María Inés Peralta

 

columnista alreves.net.ar

¿Qué nos pasa?

¿Qué es lo que hace que nos sintamos conmovidos cuando niños y adolescentes son noticia porque duermen en la calle con temperaturas de grados bajo cero, porque se ahogan en balsas de inmigrantes, quedan sin padres y hermanos como consecuencia de bombardeos, o se suicidan en un instituto de jóvenes? Y a la vez pidamos penas más duras y más tempranas para los chicos que cometen un delito o que nos deshumanicemos frente a ello.

¿Por qué somos capaces de golpear a un niño (de 13 años con aspecto de 9) hasta quebrarle un brazo cuando intenta robar un celular? ¿Por qué no logramos ver en la acción de ese niño que comete un delito, el resultado de la ausencia sistemática de los diferentes actores sociales (todos responsables) cuando ese niño necesitó alimentos, tuvo dificultades en la escuela, no recibió cuidado y afecto de su familia, tuvo que trabajar desde pequeño o se le ofreció consumir droga?

Hay algunas reflexiones que podemos hacer, reconociendo que cada uno/a de nosotros/as tenemos un papel activo e irremplazable en la construcción de un modo de “ser sociedad”.

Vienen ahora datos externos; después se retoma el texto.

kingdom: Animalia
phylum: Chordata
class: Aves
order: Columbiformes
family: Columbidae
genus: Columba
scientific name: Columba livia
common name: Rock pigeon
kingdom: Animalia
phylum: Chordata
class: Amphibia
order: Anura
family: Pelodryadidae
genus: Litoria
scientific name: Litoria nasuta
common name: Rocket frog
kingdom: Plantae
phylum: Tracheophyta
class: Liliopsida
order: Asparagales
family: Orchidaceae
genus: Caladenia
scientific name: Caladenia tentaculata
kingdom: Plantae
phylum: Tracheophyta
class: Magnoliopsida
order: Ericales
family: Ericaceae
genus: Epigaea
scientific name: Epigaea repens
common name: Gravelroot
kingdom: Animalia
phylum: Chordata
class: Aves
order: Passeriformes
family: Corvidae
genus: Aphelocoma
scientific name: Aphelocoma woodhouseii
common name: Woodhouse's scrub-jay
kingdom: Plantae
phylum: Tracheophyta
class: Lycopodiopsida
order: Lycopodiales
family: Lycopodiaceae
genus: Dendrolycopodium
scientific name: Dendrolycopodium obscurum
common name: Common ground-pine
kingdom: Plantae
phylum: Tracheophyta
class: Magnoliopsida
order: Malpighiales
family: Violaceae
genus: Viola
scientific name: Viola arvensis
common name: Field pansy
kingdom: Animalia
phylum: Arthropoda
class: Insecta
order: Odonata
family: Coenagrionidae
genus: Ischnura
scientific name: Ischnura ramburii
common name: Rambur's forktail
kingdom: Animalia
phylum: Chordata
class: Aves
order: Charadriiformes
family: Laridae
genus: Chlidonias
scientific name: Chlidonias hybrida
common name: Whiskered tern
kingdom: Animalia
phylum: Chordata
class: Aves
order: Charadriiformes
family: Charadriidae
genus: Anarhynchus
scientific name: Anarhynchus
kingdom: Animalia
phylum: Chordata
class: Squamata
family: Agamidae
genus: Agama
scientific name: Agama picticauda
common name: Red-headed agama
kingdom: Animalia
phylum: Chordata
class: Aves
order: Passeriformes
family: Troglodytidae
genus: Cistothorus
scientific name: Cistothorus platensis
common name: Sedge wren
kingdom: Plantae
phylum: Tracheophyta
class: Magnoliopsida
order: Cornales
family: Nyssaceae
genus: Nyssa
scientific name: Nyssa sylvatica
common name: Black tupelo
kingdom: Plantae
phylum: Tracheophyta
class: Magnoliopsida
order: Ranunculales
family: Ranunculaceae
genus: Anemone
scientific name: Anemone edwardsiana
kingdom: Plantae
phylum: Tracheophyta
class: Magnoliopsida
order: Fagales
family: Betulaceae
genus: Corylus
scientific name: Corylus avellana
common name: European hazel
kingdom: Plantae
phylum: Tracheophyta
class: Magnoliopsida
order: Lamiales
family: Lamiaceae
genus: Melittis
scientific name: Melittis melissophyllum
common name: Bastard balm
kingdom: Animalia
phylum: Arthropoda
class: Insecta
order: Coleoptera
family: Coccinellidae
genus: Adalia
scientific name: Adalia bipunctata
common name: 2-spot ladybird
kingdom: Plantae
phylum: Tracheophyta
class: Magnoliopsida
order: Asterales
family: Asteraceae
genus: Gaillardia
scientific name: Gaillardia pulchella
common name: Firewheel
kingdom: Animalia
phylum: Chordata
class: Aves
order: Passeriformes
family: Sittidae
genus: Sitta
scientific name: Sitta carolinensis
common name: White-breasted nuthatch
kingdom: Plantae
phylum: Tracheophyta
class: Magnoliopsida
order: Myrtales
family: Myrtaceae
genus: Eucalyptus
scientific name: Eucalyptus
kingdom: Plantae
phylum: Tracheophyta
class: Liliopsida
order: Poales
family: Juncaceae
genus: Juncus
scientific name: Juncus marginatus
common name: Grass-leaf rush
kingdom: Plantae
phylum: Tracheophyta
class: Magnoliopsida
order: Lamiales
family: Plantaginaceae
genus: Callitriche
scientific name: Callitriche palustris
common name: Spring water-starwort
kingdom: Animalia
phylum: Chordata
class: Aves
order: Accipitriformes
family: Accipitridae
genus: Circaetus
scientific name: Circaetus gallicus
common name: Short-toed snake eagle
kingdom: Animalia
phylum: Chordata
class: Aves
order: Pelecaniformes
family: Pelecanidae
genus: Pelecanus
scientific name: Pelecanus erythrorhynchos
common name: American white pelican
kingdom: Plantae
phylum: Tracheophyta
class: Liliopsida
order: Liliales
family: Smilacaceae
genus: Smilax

Por un lado, es importante recordar que la compasión y la represión son sentimientos dominantes en los vínculos que la humanidad adulta ha sostenido con niños/as y adolescentes. Nos movemos oscilantemente entre estos sentimientos, que no nos permiten construir una relación de descubrimiento, conocimiento y comprensión real y concreta entre unos y otros.

En nombre de proteger a los niños/as durante casi 90 años que estuvo vigente la Ley del Patronato del Menor, en nuestro país se generaron situaciones de profunda vulneración: la institucionalización y el encierro fueron la principal respuesta del Estado, y tal vez las únicas salidas que lograba imaginar la mayoría de la sociedad. Hoy se reeditan esas viejas “soluciones” cuando frente a un niño o un adolescente menor de 16 años, pedimos que se le trate como un adulto, se lo “castigue” o se lo juzgue como tal.

Por otro, históricamente hemos aprendido a procesar las diferencias económicas y étnicas entre grupos sociales en términos de desigualdad, de superioridad-inferioridad, de subordinación, lo que profundiza y potencia los desentendimientos y las fracturas entre los seres humanos.

Más recientemente, frente a la necesidad compartida de sentirnos seguros y protegidos, el mensaje dominante que se ha instalado en el “sentido común”, es que quien vulnera ese derecho y nos genera inseguridad es un “otro” peligroso al que hay que controlar y sancionar: el “choro”, el “villero”, el “negro”, el “sucio”. Sin dudas, los medios masivos de comunicación han contribuido en buena manera a crear una imagen de este “otro peligroso”, y por eso 2 de 3 noticias referidas a niños y adolescentes son policiales, según advierte la Red Argentina No baja, una red de organizaciones sociales y universitarias que se manifestó en contra de la baja de la imputabilidad, como vuelven a proponer algunos sectores políticos.

En esta combinación de rasgos socio-culturales está la base de las situaciones cotidianas en las que el descontrol, la confusión y la violencia se imponen frente al comportamiento “civilizado”, que seguramente nos atribuimos quienes nos consideramos respetuosas de las normas necesarias para la convivencia.

La violencia social nos afecta a todos/as, o debería afectarnos: tanto la violencia estructural de la pobreza y la exclusión, como la violencia que nos impide distinguir entre la solidaridad con la víctima de un hurto callejero, y la deshumanización que encarnamos al estar dispuestos a ejercer la violencia extrema sobre un niño.

Mas preocupantes son estos actos de violencia urbana, si señalamos que como sociedad hemos conquistado el reconocimiento de derechos para los niños/as y adolescentes, vigentes desde la adhesión de Argentina en 1990 a la Convención Internacional de los derechos del Niño, traducida luego en leyes nacionales (2005) y provinciales (2011) que establecen que los adultos (familia, comunidad y Estado), somos los principales responsables en garantizar que esos derechos se cumplan.